» Your task
Beneath this line are the data; copy exactly the part of them that opens with the line containing "东北的异常闷热持续到什么时候" and closes with the line containing "Адвокат у кримінальній справі", and only that part.

++++ Extracted records ++++

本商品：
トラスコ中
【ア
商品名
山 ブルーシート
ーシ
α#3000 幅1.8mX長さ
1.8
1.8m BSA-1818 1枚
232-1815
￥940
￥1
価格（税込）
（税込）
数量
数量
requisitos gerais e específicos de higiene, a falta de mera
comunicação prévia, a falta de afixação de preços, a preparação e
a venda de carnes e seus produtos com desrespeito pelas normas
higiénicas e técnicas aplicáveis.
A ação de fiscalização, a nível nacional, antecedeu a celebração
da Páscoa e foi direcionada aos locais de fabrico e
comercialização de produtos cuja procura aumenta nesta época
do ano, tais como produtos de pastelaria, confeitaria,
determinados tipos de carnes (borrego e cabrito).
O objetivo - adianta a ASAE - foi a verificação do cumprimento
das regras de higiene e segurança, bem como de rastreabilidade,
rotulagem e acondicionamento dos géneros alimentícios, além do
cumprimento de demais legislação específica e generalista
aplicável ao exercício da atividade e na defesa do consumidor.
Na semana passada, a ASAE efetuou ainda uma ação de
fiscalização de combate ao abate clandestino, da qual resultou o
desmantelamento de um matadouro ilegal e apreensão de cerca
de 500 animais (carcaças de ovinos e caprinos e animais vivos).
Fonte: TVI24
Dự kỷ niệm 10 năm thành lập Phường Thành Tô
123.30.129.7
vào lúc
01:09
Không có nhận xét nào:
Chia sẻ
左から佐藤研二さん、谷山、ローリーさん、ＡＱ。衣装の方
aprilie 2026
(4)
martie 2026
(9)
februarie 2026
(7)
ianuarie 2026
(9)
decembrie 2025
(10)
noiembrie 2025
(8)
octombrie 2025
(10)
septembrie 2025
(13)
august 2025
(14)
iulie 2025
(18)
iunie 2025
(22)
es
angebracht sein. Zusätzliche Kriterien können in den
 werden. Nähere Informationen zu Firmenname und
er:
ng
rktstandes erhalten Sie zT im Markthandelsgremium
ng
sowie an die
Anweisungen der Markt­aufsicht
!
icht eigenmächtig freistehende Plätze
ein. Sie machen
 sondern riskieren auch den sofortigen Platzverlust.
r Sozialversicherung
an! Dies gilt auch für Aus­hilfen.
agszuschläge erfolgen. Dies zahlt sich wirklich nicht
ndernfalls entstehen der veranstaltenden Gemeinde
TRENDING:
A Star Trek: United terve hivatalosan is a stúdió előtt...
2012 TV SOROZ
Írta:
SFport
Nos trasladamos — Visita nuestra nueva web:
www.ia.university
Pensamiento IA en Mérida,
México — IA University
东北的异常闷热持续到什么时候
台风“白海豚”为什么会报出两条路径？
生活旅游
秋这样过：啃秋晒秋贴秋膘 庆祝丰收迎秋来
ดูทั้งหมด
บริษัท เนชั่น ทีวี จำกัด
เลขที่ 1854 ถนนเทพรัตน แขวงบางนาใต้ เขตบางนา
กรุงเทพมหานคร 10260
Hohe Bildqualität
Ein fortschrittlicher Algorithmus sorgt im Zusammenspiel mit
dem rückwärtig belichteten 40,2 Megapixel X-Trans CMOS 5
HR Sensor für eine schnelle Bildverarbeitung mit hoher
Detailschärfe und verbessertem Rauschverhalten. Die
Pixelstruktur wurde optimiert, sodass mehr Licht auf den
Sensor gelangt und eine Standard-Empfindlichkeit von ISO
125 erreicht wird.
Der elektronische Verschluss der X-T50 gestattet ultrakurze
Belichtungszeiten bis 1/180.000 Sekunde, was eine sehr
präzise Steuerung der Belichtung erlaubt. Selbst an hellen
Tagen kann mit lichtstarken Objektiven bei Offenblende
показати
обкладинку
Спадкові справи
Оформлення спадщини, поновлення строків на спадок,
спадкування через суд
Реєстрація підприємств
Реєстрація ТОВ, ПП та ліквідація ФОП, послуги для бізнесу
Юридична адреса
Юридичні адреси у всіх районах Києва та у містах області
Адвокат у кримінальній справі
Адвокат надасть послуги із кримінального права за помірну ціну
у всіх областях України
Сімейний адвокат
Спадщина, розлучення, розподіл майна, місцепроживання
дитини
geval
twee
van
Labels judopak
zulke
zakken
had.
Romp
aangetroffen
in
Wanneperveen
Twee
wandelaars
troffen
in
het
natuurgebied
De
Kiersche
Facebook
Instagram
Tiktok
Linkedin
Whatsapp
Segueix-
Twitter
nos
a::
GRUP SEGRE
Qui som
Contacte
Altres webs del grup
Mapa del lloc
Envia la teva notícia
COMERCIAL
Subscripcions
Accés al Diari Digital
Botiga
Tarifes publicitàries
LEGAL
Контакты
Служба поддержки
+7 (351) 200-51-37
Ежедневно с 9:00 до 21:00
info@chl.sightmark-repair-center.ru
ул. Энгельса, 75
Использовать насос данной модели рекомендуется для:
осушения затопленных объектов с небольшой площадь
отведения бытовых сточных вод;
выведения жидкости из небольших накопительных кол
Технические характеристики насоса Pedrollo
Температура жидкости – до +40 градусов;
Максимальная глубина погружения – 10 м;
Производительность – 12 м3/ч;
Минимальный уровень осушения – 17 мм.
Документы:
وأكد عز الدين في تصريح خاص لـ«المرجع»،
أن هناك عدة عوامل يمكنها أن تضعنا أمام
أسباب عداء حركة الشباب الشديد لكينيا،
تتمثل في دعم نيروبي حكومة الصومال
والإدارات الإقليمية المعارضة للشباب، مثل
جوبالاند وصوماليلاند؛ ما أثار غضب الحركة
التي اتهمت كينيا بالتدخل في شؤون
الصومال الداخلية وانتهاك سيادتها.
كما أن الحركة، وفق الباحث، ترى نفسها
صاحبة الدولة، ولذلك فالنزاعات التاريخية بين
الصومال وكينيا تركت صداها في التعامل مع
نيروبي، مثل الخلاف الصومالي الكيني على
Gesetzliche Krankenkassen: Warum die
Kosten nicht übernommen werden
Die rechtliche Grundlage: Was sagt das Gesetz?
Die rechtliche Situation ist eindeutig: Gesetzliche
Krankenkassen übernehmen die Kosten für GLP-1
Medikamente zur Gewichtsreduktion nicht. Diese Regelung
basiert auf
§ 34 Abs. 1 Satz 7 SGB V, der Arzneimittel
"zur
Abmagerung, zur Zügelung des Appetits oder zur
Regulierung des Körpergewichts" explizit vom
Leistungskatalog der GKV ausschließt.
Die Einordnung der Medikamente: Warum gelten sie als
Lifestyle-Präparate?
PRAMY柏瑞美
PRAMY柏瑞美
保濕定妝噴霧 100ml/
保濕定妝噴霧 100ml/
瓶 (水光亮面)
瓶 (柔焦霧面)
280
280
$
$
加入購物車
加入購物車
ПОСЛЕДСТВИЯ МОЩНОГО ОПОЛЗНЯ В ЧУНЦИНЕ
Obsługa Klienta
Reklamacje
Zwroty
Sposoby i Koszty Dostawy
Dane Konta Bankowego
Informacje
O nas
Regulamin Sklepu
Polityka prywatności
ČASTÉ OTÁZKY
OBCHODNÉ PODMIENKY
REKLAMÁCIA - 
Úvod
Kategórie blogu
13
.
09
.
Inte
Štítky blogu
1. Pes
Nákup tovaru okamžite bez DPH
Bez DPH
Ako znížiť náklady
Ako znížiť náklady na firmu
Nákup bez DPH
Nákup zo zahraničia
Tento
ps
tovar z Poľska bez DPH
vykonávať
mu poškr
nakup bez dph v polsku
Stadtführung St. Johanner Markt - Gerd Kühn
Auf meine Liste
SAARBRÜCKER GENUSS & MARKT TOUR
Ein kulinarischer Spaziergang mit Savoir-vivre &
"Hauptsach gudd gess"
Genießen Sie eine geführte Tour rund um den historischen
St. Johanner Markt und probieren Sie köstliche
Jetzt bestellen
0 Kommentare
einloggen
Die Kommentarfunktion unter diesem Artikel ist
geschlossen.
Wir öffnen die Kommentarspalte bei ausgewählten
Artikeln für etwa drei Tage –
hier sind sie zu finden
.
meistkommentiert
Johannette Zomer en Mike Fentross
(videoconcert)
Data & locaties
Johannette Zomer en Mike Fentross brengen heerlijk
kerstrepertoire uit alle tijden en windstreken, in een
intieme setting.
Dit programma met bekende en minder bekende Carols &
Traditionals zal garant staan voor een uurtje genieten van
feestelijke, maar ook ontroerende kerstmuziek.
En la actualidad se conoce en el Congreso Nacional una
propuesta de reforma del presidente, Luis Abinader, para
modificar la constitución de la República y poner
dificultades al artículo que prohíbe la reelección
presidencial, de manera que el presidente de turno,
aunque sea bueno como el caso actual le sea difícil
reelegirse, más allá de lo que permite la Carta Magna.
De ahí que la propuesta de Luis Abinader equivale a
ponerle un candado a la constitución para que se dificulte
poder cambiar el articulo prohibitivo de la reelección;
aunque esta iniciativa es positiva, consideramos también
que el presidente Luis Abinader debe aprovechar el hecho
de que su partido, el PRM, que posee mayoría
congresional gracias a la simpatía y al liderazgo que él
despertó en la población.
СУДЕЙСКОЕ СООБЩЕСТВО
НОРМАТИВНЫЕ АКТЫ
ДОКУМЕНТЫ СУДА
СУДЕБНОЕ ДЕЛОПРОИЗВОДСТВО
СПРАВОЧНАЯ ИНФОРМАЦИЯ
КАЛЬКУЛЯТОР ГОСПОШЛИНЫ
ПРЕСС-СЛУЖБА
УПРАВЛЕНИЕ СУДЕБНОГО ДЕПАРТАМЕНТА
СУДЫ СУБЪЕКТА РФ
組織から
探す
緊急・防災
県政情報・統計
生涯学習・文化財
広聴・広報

++++

» Worked solution
东北的异常闷热持续到什么时候
台风“白海豚”为什么会报出两条路径？
生活旅游
秋这样过：啃秋晒秋贴秋膘 庆祝丰收迎秋来
ดูทั้งหมด
บริษัท เนชั่น ทีวี จำกัด
เลขที่ 1854 ถนนเทพรัตน แขวงบางนาใต้ เขตบางนา
กรุงเทพมหานคร 10260
Hohe Bildqualität
Ein fortschrittlicher Algorithmus sorgt im Zusammenspiel mit
dem rückwärtig belichteten 40,2 Megapixel X-Trans CMOS 5
HR Sensor für eine schnelle Bildverarbeitung mit hoher
Detailschärfe und verbessertem Rauschverhalten. Die
Pixelstruktur wurde optimiert, sodass mehr Licht auf den
Sensor gelangt und eine Standard-Empfindlichkeit von ISO
125 erreicht wird.
Der elektronische Verschluss der X-T50 gestattet ultrakurze
Belichtungszeiten bis 1/180.000 Sekunde, was eine sehr
präzise Steuerung der Belichtung erlaubt. Selbst an hellen
Tagen kann mit lichtstarken Objektiven bei Offenblende
показати
обкладинку
Спадкові справи
Оформлення спадщини, поновлення строків на спадок,
спадкування через суд
Реєстрація підприємств
Реєстрація ТОВ, ПП та ліквідація ФОП, послуги для бізнесу
Юридична адреса
Юридичні адреси у всіх районах Києва та у містах області
Адвокат у кримінальній справі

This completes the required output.